Neutralité du médiateur

Neutralité du médiateur : comment rassurer les candidats à la médiation ?

La neutralité du médiateur constitue toujours un sujet majeur d’interrogation, voire d’inquiétude chez toute personne empruntant pour la première fois le chemin de la médiation

Les interrogations sur la neutralité affleurent presque systématiquement ceux et celles qui connaissent peu ou mal la médiation.

Le sujet mérite d’autant plus d’attention que leurs doutes et leurs interrogations, parfois renforcés par des échanges avec des proches qui ont mal vécu une médiation, est de nature à faire facilement renoncer des candidats à l’aventure. 

Les récentes déclaration d’Eric Dupond-Moretti, Ministre de la Justice, tendant à privilégier le développement de la médiation sur la justice dite “classique” en vue du règlement d’un nombre croissant de différend, rend par voie de conséquence le point de la neutralité d’autant plus sensible que les justiciables vont avoir le sentiment croissant que la médiation ne sera plus une simple option mais une voie obligatoire.

La neutralité soulève donc de nombreuses questions parfaitement légitimes. Je vais donc tenter de rassurer les candidats à la médiation sur ce sujet à travers une série de questions / réponses.

 

1 – Qu’est-ce que la neutralité en matière de médiation ?  

 

La neutralité du médiateur correspond à sa capacité à conserver un recul par rapport à la situation exposée et aux propos échangés, cela afin d’éviter, en son for intérieur, de prendre parti, et de perdre ainsi son impartialité. Savoir observer sans juger et pour faire simple.
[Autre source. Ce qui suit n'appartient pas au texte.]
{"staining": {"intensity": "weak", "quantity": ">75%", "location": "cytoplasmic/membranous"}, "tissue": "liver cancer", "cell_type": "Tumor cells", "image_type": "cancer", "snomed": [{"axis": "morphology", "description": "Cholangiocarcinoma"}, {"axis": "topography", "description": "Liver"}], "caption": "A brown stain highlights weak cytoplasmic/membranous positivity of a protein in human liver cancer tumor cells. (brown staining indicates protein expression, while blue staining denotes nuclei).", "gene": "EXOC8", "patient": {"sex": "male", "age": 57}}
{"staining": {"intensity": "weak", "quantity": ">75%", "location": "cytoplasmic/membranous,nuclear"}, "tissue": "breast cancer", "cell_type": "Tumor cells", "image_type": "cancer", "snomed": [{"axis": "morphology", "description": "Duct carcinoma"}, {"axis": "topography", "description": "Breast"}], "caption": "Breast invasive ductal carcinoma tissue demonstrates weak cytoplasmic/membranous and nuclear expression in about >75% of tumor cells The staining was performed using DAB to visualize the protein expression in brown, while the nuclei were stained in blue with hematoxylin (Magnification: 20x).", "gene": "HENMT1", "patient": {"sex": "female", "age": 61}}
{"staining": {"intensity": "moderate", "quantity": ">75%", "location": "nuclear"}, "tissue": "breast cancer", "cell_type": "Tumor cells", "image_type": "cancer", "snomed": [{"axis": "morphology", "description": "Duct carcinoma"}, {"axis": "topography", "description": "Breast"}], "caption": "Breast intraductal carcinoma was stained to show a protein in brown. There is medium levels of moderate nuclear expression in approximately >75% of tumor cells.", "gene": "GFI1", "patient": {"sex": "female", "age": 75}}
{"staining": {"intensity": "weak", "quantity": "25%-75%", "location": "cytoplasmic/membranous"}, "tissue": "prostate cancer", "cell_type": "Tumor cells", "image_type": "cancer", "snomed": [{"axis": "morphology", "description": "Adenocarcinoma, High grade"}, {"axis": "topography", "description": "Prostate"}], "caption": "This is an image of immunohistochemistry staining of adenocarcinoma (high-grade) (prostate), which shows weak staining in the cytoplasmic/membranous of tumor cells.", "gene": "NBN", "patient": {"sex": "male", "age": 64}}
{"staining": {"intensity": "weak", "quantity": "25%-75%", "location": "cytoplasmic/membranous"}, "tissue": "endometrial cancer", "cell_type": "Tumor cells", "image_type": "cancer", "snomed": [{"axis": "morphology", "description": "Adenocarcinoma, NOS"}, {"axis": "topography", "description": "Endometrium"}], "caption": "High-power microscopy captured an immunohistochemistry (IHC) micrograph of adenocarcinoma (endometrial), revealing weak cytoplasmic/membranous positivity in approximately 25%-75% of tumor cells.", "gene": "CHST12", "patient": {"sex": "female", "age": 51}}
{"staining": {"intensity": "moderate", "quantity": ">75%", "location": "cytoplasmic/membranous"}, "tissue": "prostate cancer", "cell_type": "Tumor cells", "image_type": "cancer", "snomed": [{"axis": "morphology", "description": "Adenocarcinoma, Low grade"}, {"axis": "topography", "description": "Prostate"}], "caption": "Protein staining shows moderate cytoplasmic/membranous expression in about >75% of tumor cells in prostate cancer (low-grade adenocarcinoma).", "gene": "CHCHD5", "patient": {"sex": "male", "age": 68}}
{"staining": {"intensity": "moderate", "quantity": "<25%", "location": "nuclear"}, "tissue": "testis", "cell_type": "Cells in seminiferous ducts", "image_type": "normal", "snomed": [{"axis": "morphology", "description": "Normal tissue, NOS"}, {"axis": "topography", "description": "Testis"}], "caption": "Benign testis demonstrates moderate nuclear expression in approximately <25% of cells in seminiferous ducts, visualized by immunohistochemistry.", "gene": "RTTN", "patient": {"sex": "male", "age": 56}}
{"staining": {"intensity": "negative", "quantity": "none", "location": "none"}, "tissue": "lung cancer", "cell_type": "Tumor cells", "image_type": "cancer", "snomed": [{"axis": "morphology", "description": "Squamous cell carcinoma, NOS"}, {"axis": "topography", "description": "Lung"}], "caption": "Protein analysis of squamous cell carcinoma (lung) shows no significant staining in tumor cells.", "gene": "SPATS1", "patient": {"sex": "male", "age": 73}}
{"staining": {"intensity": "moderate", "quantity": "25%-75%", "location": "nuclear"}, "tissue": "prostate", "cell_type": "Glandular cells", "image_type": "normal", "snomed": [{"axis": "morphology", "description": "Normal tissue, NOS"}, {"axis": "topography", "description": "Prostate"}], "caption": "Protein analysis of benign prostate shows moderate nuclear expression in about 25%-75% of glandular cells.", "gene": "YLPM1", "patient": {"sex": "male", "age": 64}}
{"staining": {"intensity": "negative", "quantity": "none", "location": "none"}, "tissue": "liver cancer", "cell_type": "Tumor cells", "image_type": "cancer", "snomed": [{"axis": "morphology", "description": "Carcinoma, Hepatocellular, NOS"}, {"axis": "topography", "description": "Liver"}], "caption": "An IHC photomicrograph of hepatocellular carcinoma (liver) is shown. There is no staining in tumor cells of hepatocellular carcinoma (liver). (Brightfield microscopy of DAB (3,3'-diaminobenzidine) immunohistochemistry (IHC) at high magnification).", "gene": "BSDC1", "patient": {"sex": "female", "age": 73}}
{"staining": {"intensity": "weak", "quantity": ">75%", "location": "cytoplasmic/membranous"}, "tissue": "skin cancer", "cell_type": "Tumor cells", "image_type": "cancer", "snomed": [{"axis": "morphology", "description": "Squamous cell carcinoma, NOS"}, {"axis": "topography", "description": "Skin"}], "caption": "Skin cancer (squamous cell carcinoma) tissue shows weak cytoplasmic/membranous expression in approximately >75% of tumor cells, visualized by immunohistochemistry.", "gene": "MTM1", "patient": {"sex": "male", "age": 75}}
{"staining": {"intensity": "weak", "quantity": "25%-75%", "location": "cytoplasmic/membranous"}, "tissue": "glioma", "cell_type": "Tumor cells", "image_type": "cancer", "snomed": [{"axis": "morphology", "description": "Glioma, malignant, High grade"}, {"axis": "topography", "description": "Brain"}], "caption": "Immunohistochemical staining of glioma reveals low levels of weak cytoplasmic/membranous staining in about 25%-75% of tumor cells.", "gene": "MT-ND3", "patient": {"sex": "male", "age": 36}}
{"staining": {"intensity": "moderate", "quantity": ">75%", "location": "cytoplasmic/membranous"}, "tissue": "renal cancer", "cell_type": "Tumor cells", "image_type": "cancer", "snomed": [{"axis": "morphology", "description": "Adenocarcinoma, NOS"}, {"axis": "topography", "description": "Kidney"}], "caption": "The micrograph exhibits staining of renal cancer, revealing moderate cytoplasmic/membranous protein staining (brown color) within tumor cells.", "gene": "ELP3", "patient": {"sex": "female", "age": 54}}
Et paradoxalement, cette hauteur de vue ne doit pas se traduire dans une certaine froideur à l’égard des parties, tout au contraire. 

 

2 – Quelle est la nature du devoir de neutralité ?

 

La nature de ce devoir est double. Tout d’abord, le devoir de neutralité constitue l’un des piliers de la déontologie du médiateur, et, à cet égard, figure en bonne place dans les chartes déontologiques. Enfin, le respect de ce devoir relève d’une obligation morale. 

 

3 – La neutralité et l’impartialité ne sont-elles pas des devoirs intimement liés ?

 

La neutralité ne se décrète point. Elle procède d’un sentiment intime, subjectif et non révélé qu’un soudain excès d’empathie envers un médié, ou de révolte vis-à-vis des propos d’un autre, peut instantanément ébranler. 

Elle relève exclusivement des principes méthodologiques régissant la médiation, adaptés en tant que besoin par le médiateur sur la base de son expérience, sa sensibilité et la perception de la situation.

Ces deux notions sont donc objectivement très différentes dans leur principe et contenu. 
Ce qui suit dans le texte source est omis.